What freedom-loving American would ever advocate the idea that a group of freeborn persons in Sovereign States should be forced to be governed by a government that was initially created by the will and assent of those people in their sovereign and independent capacities, especially where that artificial creation (i.e., the federal government) has usurped the powers originally granted to it by the sovereigns of the States? Such a thought is repugnant to free society, free government, and American ideology, and mirrors more of the hereditary-right-to-rule notion argued by monarchs of yesteryear and forced upon its not-so-loyal subjects.

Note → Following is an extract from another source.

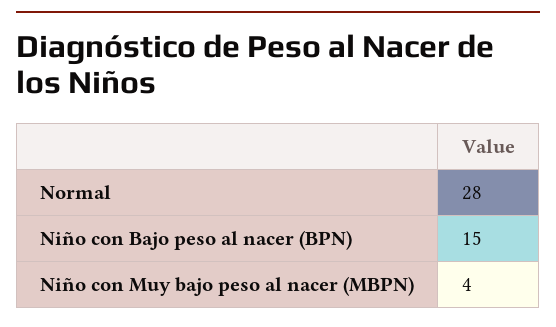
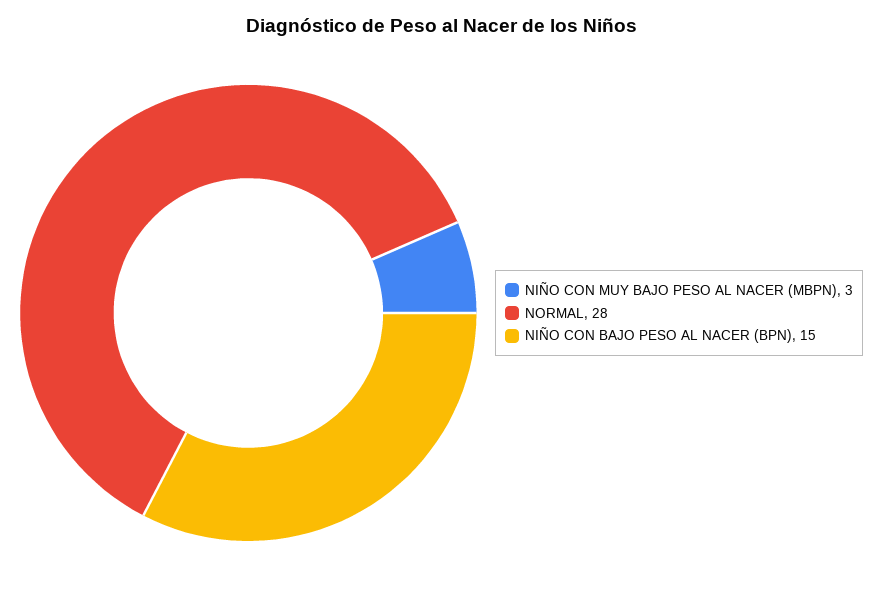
Niño con Muy bajo peso al nacer (MBPN): 4 -> 3

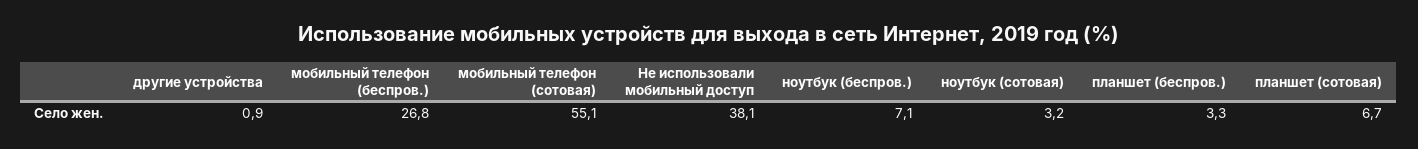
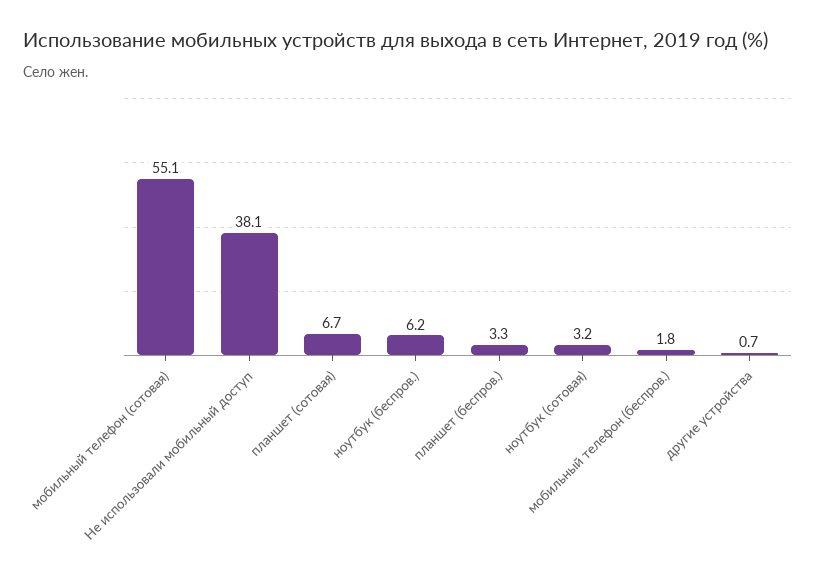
другие устройства: 0.9 -> 0.7
мобильный телефон (беспров.): 26.8 -> 1.8
ноутбук (беспров.): 7.1 -> 6.2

Not likely realizing the significance and effect of his words and not knowing how he would later change his political understanding of State Sovereignty, Webster admits in 1833 that “the natural converse of accession is secession; and therefore, when it is stated that the people of the States acceded to the Union, it may be more plausibly argued that they may secede from it.” As seen in his statement in 1851 above, Webster certainly reached the conclusion that the States actually did accede to the Union and did in fact retain their Sovereign powers, which they have a duty to use to protect their citizens.